— Work to complete —
Please state how many lines in the records below contain the word "Postman"; the answer should be a number and nothing else.

◇ ◇ ◇ ◇

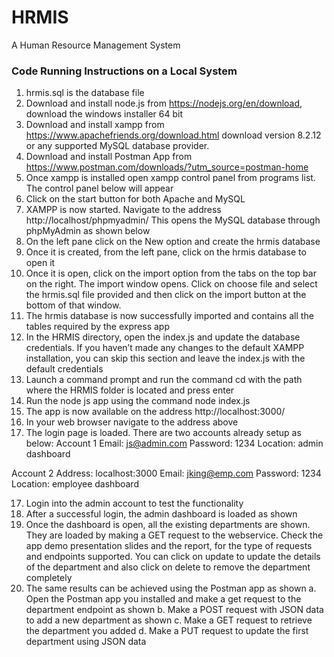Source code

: # HRMIS
A Human Resource Management System
### Code Running Instructions on a Local System
1.	hrmis.sql is the database file
2.	Download and install node.js from https://nodejs.org/en/download, download the windows installer 64 bit
3.	Download and install xampp from https://www.apachefriends.org/download.html download version 8.2.12 or any supported MySQL database provider.
4.	Download and install Postman App from https://www.postman.com/downloads/?utm_source=postman-home
5.	Once xampp is installed open xampp control panel from programs list. The control panel below will appear
6.	Click on the start button for both Apache and MySQL
7.	XAMPP is now started. Navigate to the address http://localhost/phpmyadmin/
This opens the MySQL database through phpMyAdmin as shown below
8.	On the left pane click on the New option and create the hrmis database
9.	Once it is created, from the left pane, click on the hrmis database to open it
10.	Once it is open, click on the import option from the tabs on the top bar on the right. The import window opens. Click on choose file and select the hrmis.sql file provided and then click on the import button at the bottom of that window.
11.	The hrmis database is now successfully imported and contains all the tables required by the express app 
12.	In the HRMIS directory, open the index.js and update the database credentials. If you haven’t made any changes to the default XAMPP installation, you can skip this section and leave the index.js with the default credentials
13.	Launch a command prompt and run the command cd with the path where the HRMIS folder is located and press enter
14.	Run the node js app using the command node index.js
15.	The app is now available on the address http://localhost:3000/
16.	In your web browser navigate to the address above
17.	The login page is loaded. There are two accounts already setup as below:
Account 1
Email: js@admin.com
Password: 1234
Location: admin dashboard


Account 2
Address: localhost:3000
Email: jking@emp.com
Password: 1234
Location: employee dashboard

17.	Login into the admin account to test the functionality
18.	After a successful login, the admin dashboard is loaded as shown
19.	Once the dashboard is open, all the existing departments are shown. They are loaded by making a GET request to the webservice. Check the app demo presentation slides and the report, for the type of requests and endpoints supported. You can click on update to update the details of the department and also click on delete to remove the department completely
20.	The same results can be achieved using the Postman app as shown
a.	Open the Postman app you installed and make a get request to the department endpoint as shown
b.	Make a POST request with JSON data to add a new department as shown
c.	Make a GET request to retrieve the department you added
d.	Make a PUT request  to update the first department using JSON data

◇ ◇ ◇ ◇

— Solution to the problem —
3